After the baseline exam, adults should have comprehensive exams:
- Every two to four years until age 54
- Every one to three years until age 64
- By age 65, every one to two years, or as recommended by your ophthalmologist.
Keep an Eye on Family History
Age-related macular degeneration (AMD), glaucoma, cataracts and other eye diseases can be inherited. If you have a close relative with AMD, you have a 50 percent chance of developing the condition. A family history of glaucoma increases your chances by four to nine times. So, you should inform your eye care professional about your family's eye health history. This can help him or her make an earlier diagnosis and save your vision.
No more Butts
Quitting smoking is one of the best investments you can make in your eye health. Smoking increases your risk for developing cataracts and age-related macular degeneration. It also raises the risks for cardiovascular diseases that indirectly influence your eyes’ health. And, as an irritant, it worsens dry eye. The American Cancer Society has resources to help people who want to quit: www.cancer.org.
Eat for Your Eyes
Studies have shown that some foods are good for eye health as well as general health. These foods include citrus fruits, vegetable oils, dark green leafy greens and cold water fish such as salmon and tuna. So pile them on!
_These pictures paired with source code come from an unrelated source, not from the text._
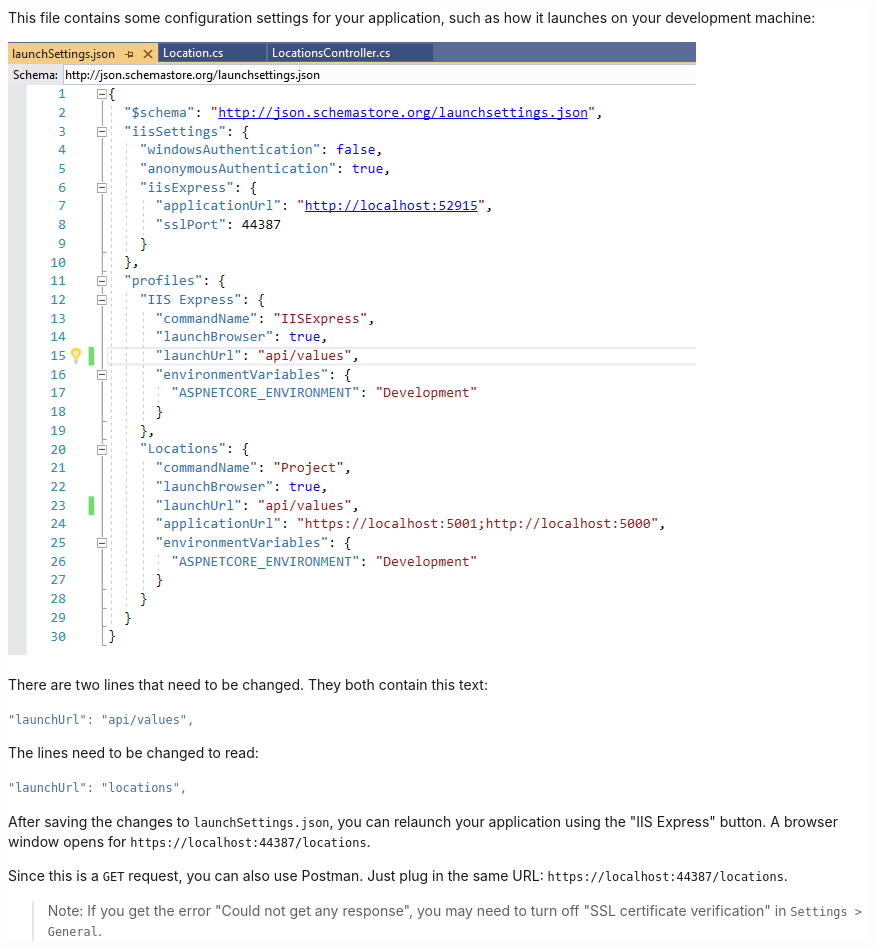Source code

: This file contains some configuration settings for your application, such as how it launches on your development machine:

![launchSettings.json content](./img/launchSettings-content.png)

There are two lines that need to be changed. They both contain this text:

```js
"launchUrl": "api/values",
```

The lines need to be changed to read:

```js
"launchUrl": "locations",
```

After saving the changes to `launchSettings.json`, you can relaunch your application using the "IIS Express" button. A browser window opens for `https://localhost:44387/locations`.

Since this is a `GET` request, you can also use Postman. Just plug in the same URL: `https://localhost:44387/locations`.

>Note: If you get the error "Could not get any response", you may need to turn off "SSL certificate verification" in `Settings > General`.
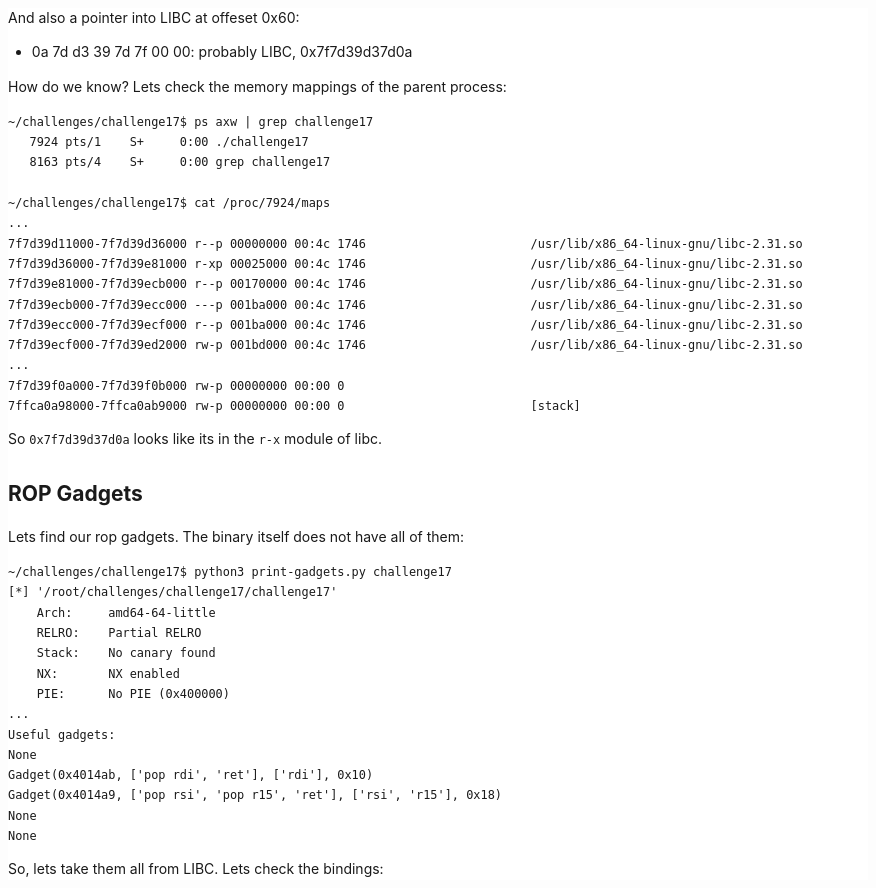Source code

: And also a pointer into LIBC at offeset 0x60:

* 0a 7d d3 39 7d 7f 00 00: probably LIBC, 0x7f7d39d37d0a

How do we know? Lets check the memory mappings of the parent process:
```
~/challenges/challenge17$ ps axw | grep challenge17
   7924 pts/1    S+     0:00 ./challenge17
   8163 pts/4    S+     0:00 grep challenge17

~/challenges/challenge17$ cat /proc/7924/maps
...
7f7d39d11000-7f7d39d36000 r--p 00000000 00:4c 1746                       /usr/lib/x86_64-linux-gnu/libc-2.31.so
7f7d39d36000-7f7d39e81000 r-xp 00025000 00:4c 1746                       /usr/lib/x86_64-linux-gnu/libc-2.31.so
7f7d39e81000-7f7d39ecb000 r--p 00170000 00:4c 1746                       /usr/lib/x86_64-linux-gnu/libc-2.31.so
7f7d39ecb000-7f7d39ecc000 ---p 001ba000 00:4c 1746                       /usr/lib/x86_64-linux-gnu/libc-2.31.so
7f7d39ecc000-7f7d39ecf000 r--p 001ba000 00:4c 1746                       /usr/lib/x86_64-linux-gnu/libc-2.31.so
7f7d39ecf000-7f7d39ed2000 rw-p 001bd000 00:4c 1746                       /usr/lib/x86_64-linux-gnu/libc-2.31.so
...
7f7d39f0a000-7f7d39f0b000 rw-p 00000000 00:00 0 
7ffca0a98000-7ffca0ab9000 rw-p 00000000 00:00 0                          [stack]
```

So `0x7f7d39d37d0a` looks like its in the `r-x` module of libc. 


## ROP Gadgets

Lets find our rop gadgets. The binary itself does not have all of them: 

```
~/challenges/challenge17$ python3 print-gadgets.py challenge17
[*] '/root/challenges/challenge17/challenge17'
    Arch:     amd64-64-little
    RELRO:    Partial RELRO
    Stack:    No canary found
    NX:       NX enabled
    PIE:      No PIE (0x400000)
...
Useful gadgets:
None
Gadget(0x4014ab, ['pop rdi', 'ret'], ['rdi'], 0x10)
Gadget(0x4014a9, ['pop rsi', 'pop r15', 'ret'], ['rsi', 'r15'], 0x18)
None
None
```

So, lets take them all from LIBC. Lets check the bindings:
Know (and Control) Your Numbers
High blood pressure, cholesterol and blood glucose (sugar) levels all increase the risk of vision loss from an eye disease. Watch these numbers and try to keep them under control. This will not only help your eyes, but also your overall health.
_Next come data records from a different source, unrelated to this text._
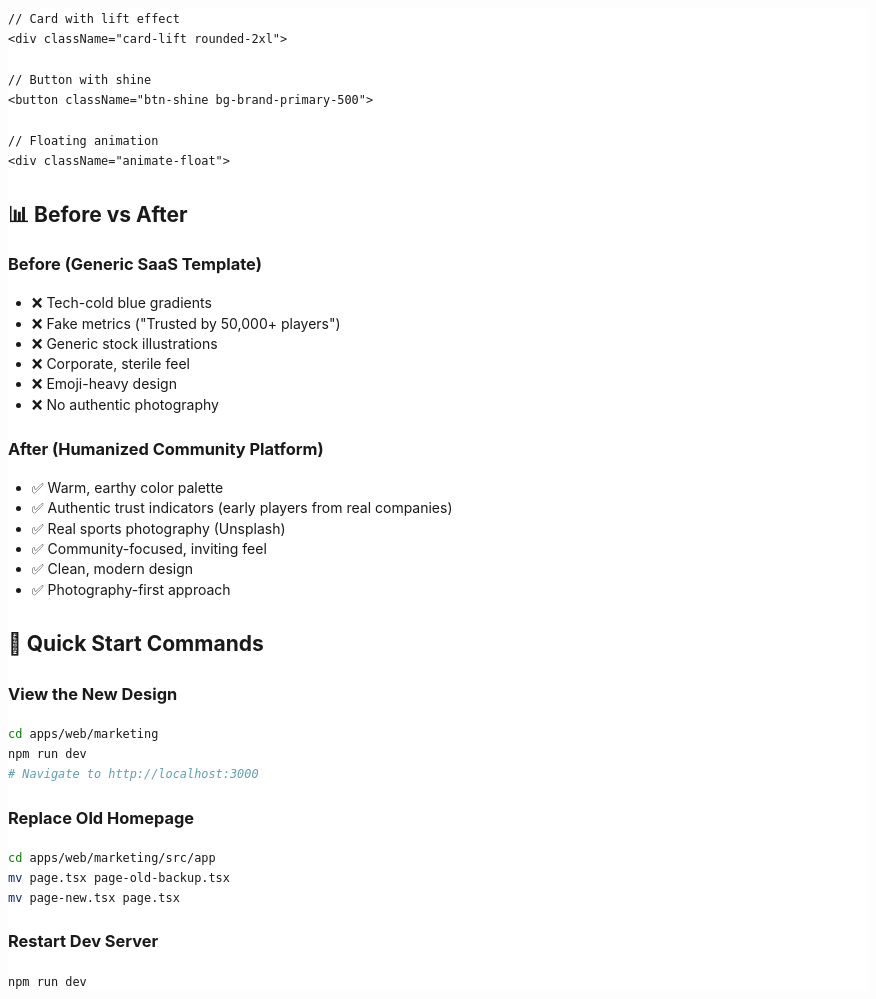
 ```tsx
// Card with lift effect
<div className="card-lift rounded-2xl">

// Button with shine
<button className="btn-shine bg-brand-primary-500">

// Floating animation
<div className="animate-float">
```

## 📊 Before vs After

### Before (Generic SaaS Template)

- ❌ Tech-cold blue gradients
- ❌ Fake metrics ("Trusted by 50,000+ players")
- ❌ Generic stock illustrations
- ❌ Corporate, sterile feel
- ❌ Emoji-heavy design
- ❌ No authentic photography

### After (Humanized Community Platform)

- ✅ Warm, earthy color palette
- ✅ Authentic trust indicators (early players from real companies)
- ✅ Real sports photography (Unsplash)
- ✅ Community-focused, inviting feel
- ✅ Clean, modern design
- ✅ Photography-first approach

## 🚀 Quick Start Commands

### View the New Design

```bash
cd apps/web/marketing
npm run dev
# Navigate to http://localhost:3000
```

### Replace Old Homepage

```bash
cd apps/web/marketing/src/app
mv page.tsx page-old-backup.tsx
mv page-new.tsx page.tsx
```

### Restart Dev Server

```bash
npm run dev
```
“Adults should know that recent advances in eye care have made it more possible than ever to have good vision in your senior years,” said Rebecca Taylor, M.D., clinical spokesperson for the Academy and comprehensive ophthalmologist. “But, to achieve this, you’ll need to adopt some healthy habits early on, and see an ophthalmologist at points along the way.”
To learn more about how to care for aging eyes, visit the Academy’s public information website at www.eyesmart.org. Seniors concerned about the cost of caring for their eyes may be eligible for a comprehensive eye exam and up to one year of treatment at no out-of-pocket cost through EyeCare America (www.eyecareamerica.org), a public service program of the Foundation of the American Academy of Ophthalmology.